**THE TASK**
Write the listing below out again in full, dropping its pictures.

**PROVIDED MATERIAL**
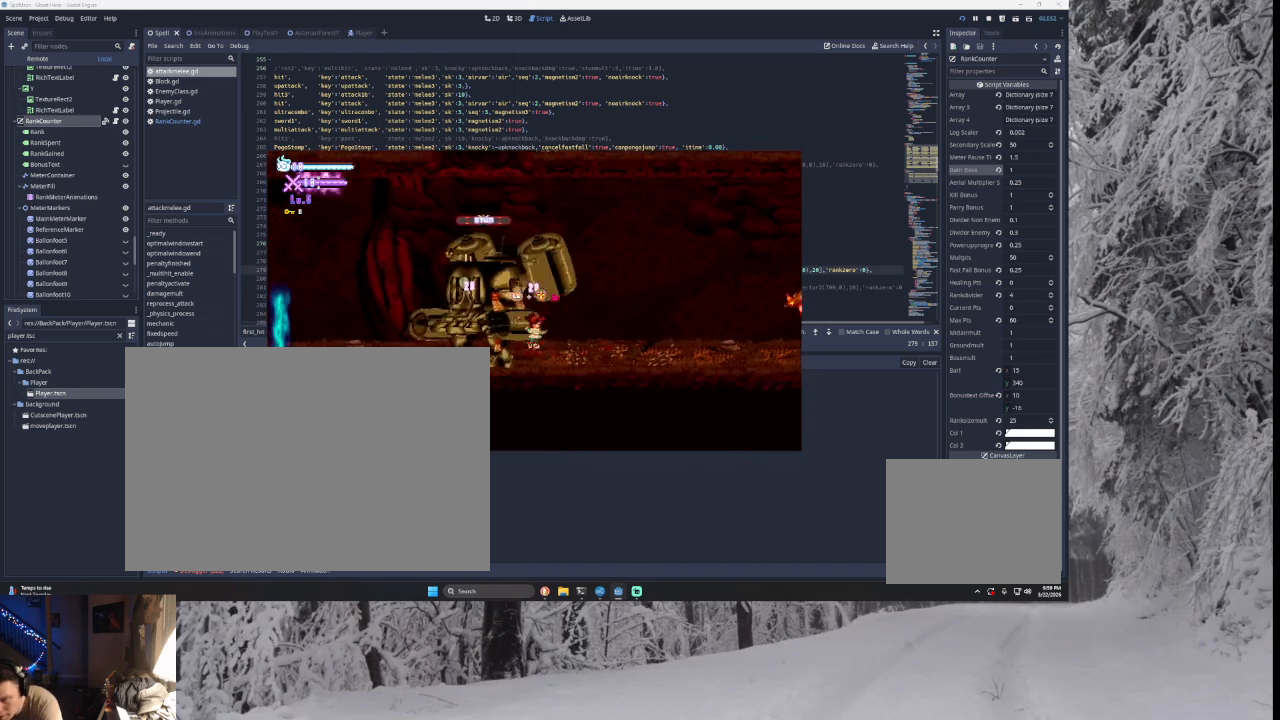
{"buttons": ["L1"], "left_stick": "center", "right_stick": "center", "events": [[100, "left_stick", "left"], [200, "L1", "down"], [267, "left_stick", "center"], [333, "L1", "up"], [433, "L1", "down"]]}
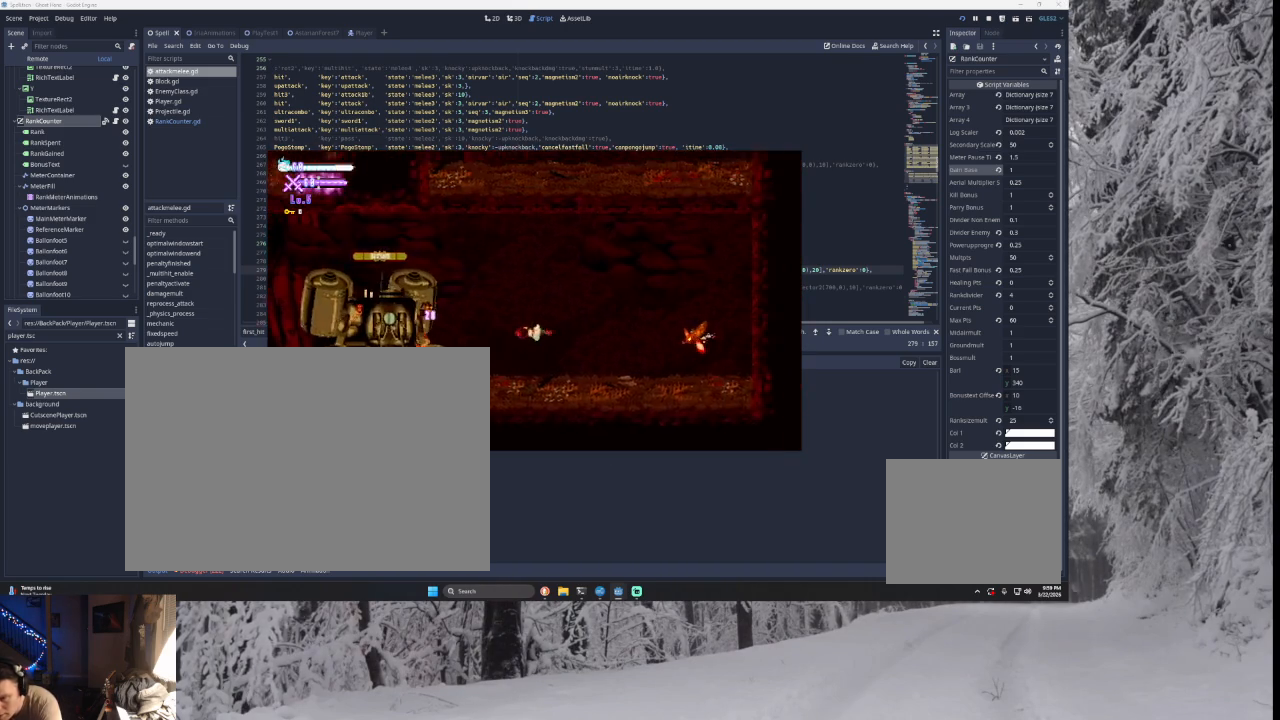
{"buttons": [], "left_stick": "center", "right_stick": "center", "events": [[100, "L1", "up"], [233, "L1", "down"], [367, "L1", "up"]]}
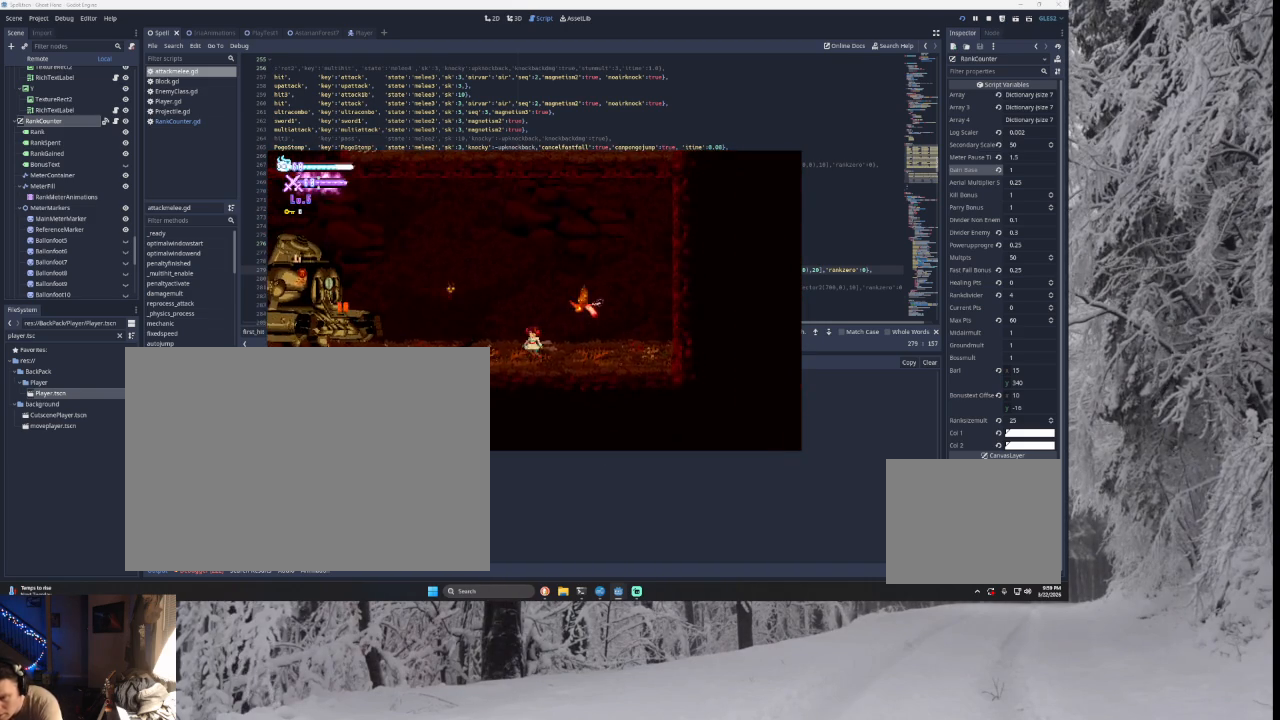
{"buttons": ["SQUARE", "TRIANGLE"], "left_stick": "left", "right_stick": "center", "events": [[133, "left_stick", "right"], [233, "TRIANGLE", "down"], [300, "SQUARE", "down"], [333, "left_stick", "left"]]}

**EXERCISE RESULT**
{"buttons": ["L1"], "left_stick": "center", "right_stick": "center", "events": [[100, "left_stick", "left"], [200, "L1", "down"], [267, "left_stick", "center"], [333, "L1", "up"], [433, "L1", "down"]]}
{"buttons": [], "left_stick": "center", "right_stick": "center", "events": [[100, "L1", "up"], [233, "L1", "down"], [367, "L1", "up"]]}
{"buttons": ["SQUARE", "TRIANGLE"], "left_stick": "left", "right_stick": "center", "events": [[133, "left_stick", "right"], [233, "TRIANGLE", "down"], [300, "SQUARE", "down"], [333, "left_stick", "left"]]}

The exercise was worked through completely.